ReplyDeleteWe, as in (still) larger body of teachers, admins, parents, politicians & pundits, react with either fear or awe (hence the exceptionalism label) when it comes to the digital technology afforded to us today. And that's not doing us much good, on so many levels...
Only yesterday I was sitting with colleagues (all software developers, passionate & veeery good at what they do) at my new work at Moodle HQ and joked: "You guys are trying to make this thing [Moodle] exciting, shiny, new and powerful, my job is to make it boring and 'normal'. "

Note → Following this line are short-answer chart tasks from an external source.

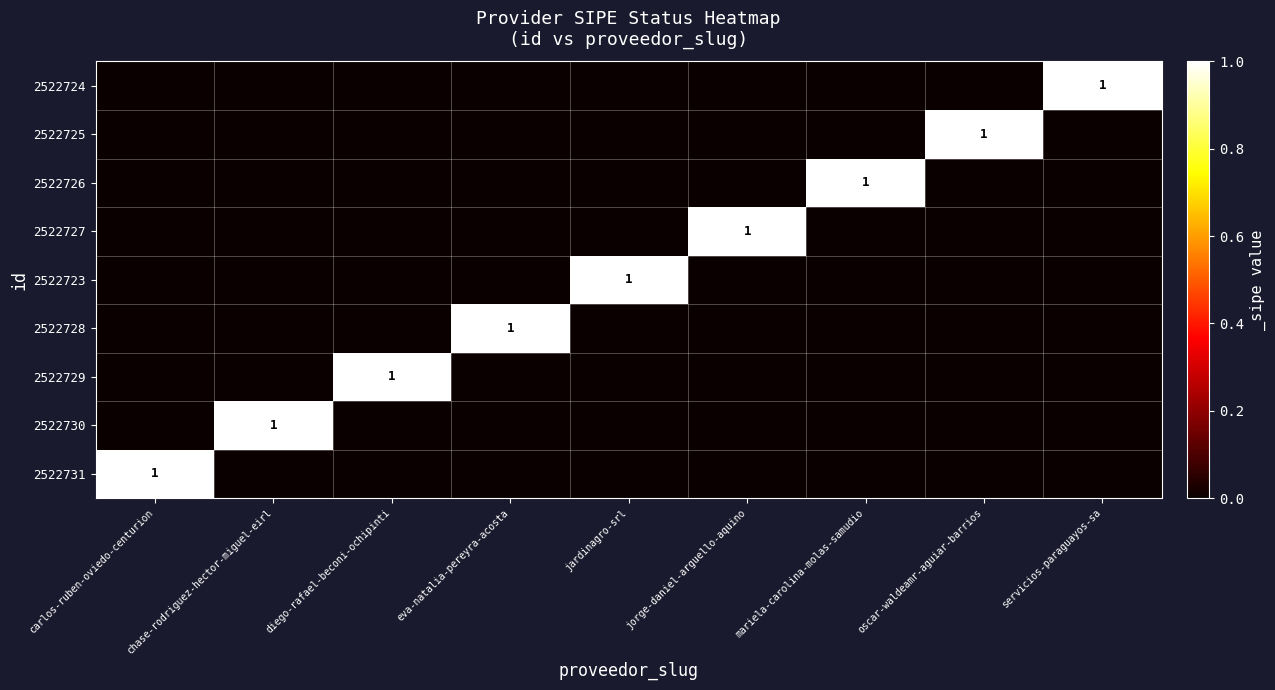

True or false: 2522724 has a value of 0 at diego-rafael-beconi-ochipinti.

False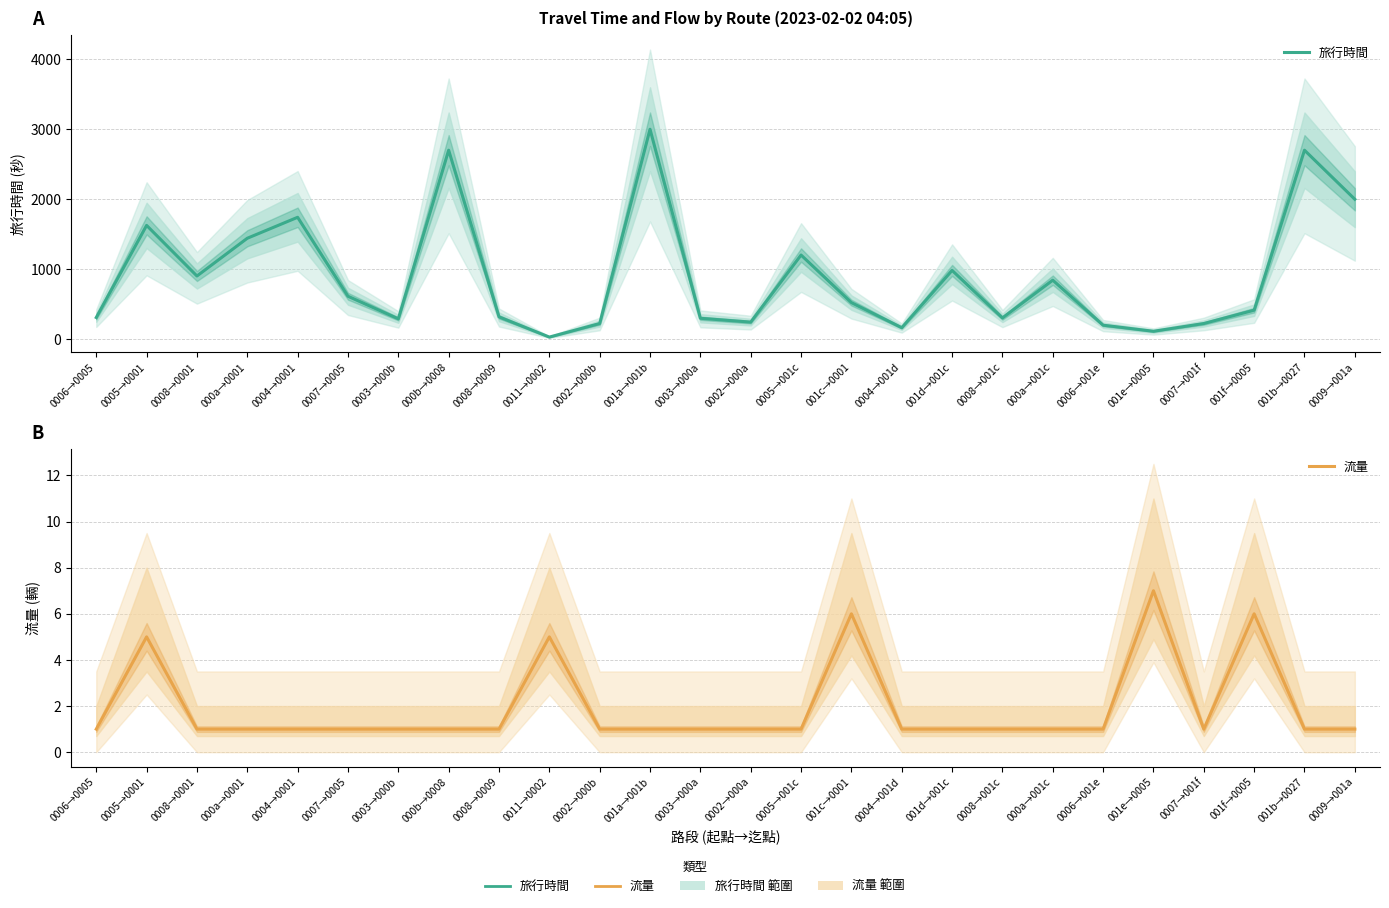

What is the label of the 2nd point from the left?

0005→0001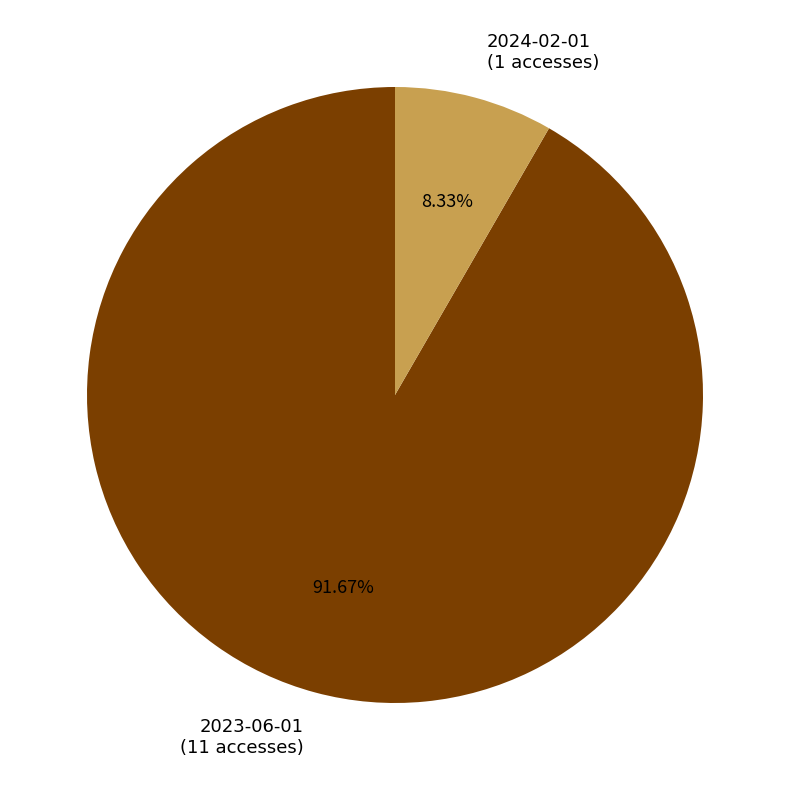

The 2023-06-01 slice represents 99% of the pie. True or false?

False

I got a few confused looks...
I explained:"The sooner educators move beyond the point of fear & awe of Moodle [or any other tech] and see it as a tool just like a pen, desk, whiteboard, book etc. the sooner they will be used better and more frequently to reach the pedagogical goals (add social, economic, environmental etc). Let's stop fetishising tech, work out what it's good for and then use it do get where we want with the people we teach, work with."
Good post, as usual.
Cheers
Tomaz
Connecting on this post was great fun for me. I used Voice Thread for the first time ever; it's really fun, and I was reminded of that great graphic novel/blog, Ulysses 'Seen.' that you pointed me toward last June 16.
ReplyDeleteI had been writing today, too, about technology and creating books and using language which fit right into the make a book exercise. What I wrote today is here -http://developingprofessionalstaff-mpls.blogspot.com/2010/02/new-technologies.html
I'll also be looking with a new respect at my dyslexic and ADHD students in the morning.
Thanks
Great Post!
ReplyDeletePerhaps a Rube Goldberg is an example of an unassistive technology.